### Vorgehen
Schreibe aus dem Text über Bernd Gaiser den Abschnitt wortgetreu ab, der mit den Worten „Als Bernd Gaiser“ beginnt und nach den Worten „seiner Rechtmäßigkeit bestätigt.“ endet.

### Übungstext
========================

Wie Bernd Gaiser 1979 den ersten Berliner CSD gründete

Schwules Selbstbewusstsein statt Scham

Als Bernd Gaiser 1967 verliebt in einen Mann mit Anfang 20 nach West-Berlin zog, gab es weder das SchwuZ noch den CSD. Die Orte, an denen Schwule verkehrten, hatten dicke Türen, wo durch kleine Sichtschlitze kritisch die gemustert wurden, die reinkommen wollten. Der Paragraph 175, der einvernehmlichen Sex zwischen Männern unter Strafe stellte, war noch in seiner unter den Nazis verschärften Version aktuell. Das Bundesverfassungsgericht hatte ihn 1957 sogar in seiner Rechtmäßigkeit bestätigt.

Doch all das sollte sich bald ändern und Bernd Gaiser ist einer der Protagonist:innen dieser Veränderung. Er wurde 1945 als smalltown boy in Nussloch in Baden-Württemberg geboren, wuchs in Edingen-Neckarhausen auf, machte eine Ausbildung zum Verlagskaufmann und absolvierte seinen Grundwehrdienst. Bei der Marine wurde er auf brutale Weise mit der prekären Not konfrontiert, die eine schwule Existenz in der Illegalität bedeutet. Ein Freund nahm sich das Leben, nachdem er aus der Armee entlassen wurde und ihm eine Anklage mit dem §175 drohte.

Bernd Gaiser fasste den Entschluss, der privaten Scham und staatlichen Diskriminierung ein schwules Selbstbewusstsein entgegenzusetzen. Gerade in Berlin angekommen, stürzte er sich mit Begeisterung ins Nachtleben, in die Politzirkel um die Unis herum und in den Aufbau von Strukturen, in denen man jederzeit so schwul sein konnte, wie man wollte. 1969 gründete er mit Ulrich Baer eine WG. Im selben Jahr wurde der Paragraph 175 entschärft und Sex zwischen Männern über 21 legalisiert.

Radikal und revolutionär: Der erste CSD Berlin im Jahr 1979.

Jemand sagte: "Euch hätte man vergasen sollen!"

In den nächsten 10 Jahren war Bernd Gaiser überall da, wo sich schwules Selbstbewusstsein regte und sich organisierte: Er stritt mit und baute mit auf. Aus dem Nichts entstand in dieser Zeit eine Infrastruktur von Orten, Gruppen, Verlagen und Zeitungen. „Wir hatten keine Vorbilder“, sagte Gaiser später in Interviews. 1971 wurde Rosa von Praunheims „Nicht der Homosexuelle ist pervers, sondern die Situation in der er lebt“ im Arsenal-Kino in Berlin-Tiergarten aufgeführt und Bernd war dabei. Den Aufruf des Films „Raus aus den Klappen, rein in die Straße“ nahmen die Zuschauer:innen ernst und gaben eine Namens- und Telefonliste zur Gründung der Homosexuellen Aktion Westberlin (HAW) rum. Bernd trug sich kurzerhand ein und gestaltete die HAW seit ihrer Gründung mit. (Das Schwule Museum zeigt im Sommer 2023 eine Ausstellung der Fotografen Rüdiger Trautsch dazu.)

========================

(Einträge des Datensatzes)
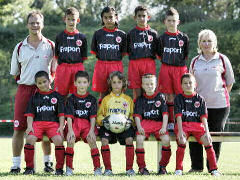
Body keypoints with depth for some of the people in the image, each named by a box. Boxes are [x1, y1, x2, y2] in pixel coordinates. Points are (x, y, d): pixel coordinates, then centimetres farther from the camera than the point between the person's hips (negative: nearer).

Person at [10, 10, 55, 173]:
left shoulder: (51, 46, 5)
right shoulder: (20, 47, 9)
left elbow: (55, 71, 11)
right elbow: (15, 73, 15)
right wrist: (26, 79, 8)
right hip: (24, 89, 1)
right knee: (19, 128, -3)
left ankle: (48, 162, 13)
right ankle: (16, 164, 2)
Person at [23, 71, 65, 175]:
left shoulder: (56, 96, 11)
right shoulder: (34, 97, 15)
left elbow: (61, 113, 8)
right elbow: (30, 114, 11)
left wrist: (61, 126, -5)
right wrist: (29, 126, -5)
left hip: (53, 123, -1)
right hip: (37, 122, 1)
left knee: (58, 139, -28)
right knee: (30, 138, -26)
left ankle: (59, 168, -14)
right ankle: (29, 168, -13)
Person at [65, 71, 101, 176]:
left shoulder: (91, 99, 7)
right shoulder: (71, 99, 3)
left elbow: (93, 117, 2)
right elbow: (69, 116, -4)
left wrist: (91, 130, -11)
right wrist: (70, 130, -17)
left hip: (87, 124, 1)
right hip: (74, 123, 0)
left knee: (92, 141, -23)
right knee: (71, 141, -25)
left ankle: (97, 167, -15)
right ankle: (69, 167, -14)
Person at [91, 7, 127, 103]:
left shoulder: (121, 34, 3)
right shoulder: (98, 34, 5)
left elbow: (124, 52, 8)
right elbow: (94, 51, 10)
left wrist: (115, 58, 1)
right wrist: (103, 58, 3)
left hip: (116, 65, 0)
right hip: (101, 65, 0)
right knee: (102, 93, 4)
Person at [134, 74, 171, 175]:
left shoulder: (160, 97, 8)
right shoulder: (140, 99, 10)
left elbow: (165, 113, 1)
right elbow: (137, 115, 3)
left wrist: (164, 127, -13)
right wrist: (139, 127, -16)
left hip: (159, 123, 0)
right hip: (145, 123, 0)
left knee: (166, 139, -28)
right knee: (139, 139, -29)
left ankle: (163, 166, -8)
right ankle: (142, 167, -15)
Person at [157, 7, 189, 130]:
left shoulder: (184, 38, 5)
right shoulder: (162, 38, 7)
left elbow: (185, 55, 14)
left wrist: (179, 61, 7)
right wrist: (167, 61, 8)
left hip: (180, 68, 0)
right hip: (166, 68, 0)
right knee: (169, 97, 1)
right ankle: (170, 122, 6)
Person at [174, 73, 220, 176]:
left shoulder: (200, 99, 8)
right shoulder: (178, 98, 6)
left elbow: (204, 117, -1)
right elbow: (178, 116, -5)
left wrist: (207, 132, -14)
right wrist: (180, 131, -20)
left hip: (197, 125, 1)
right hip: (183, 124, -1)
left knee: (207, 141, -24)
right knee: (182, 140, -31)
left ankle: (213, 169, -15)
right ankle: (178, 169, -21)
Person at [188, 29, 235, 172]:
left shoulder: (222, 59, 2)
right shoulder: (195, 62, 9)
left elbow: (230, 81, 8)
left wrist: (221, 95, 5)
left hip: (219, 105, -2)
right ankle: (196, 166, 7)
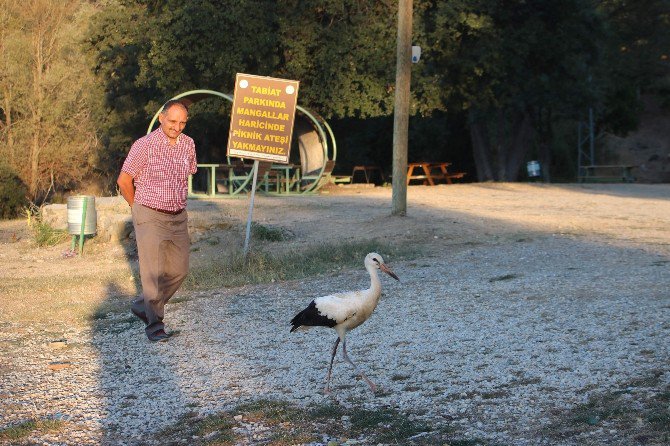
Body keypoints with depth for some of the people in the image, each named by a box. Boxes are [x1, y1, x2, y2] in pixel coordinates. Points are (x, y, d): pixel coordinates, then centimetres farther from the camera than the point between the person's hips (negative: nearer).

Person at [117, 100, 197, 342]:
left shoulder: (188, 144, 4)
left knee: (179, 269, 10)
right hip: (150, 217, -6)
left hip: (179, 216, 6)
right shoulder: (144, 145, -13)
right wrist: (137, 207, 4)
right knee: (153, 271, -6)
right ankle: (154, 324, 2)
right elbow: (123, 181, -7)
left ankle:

========================

### Lösung
Als Bernd Gaiser 1967 verliebt in einen Mann mit Anfang 20 nach West-Berlin zog, gab es weder das SchwuZ noch den CSD. Die Orte, an denen Schwule verkehrten, hatten dicke Türen, wo durch kleine Sichtschlitze kritisch die gemustert wurden, die reinkommen wollten. Der Paragraph 175, der einvernehmlichen Sex zwischen Männern unter Strafe stellte, war noch in seiner unter den Nazis verschärften Version aktuell. Das Bundesverfassungsgericht hatte ihn 1957 sogar in seiner Rechtmäßigkeit bestätigt.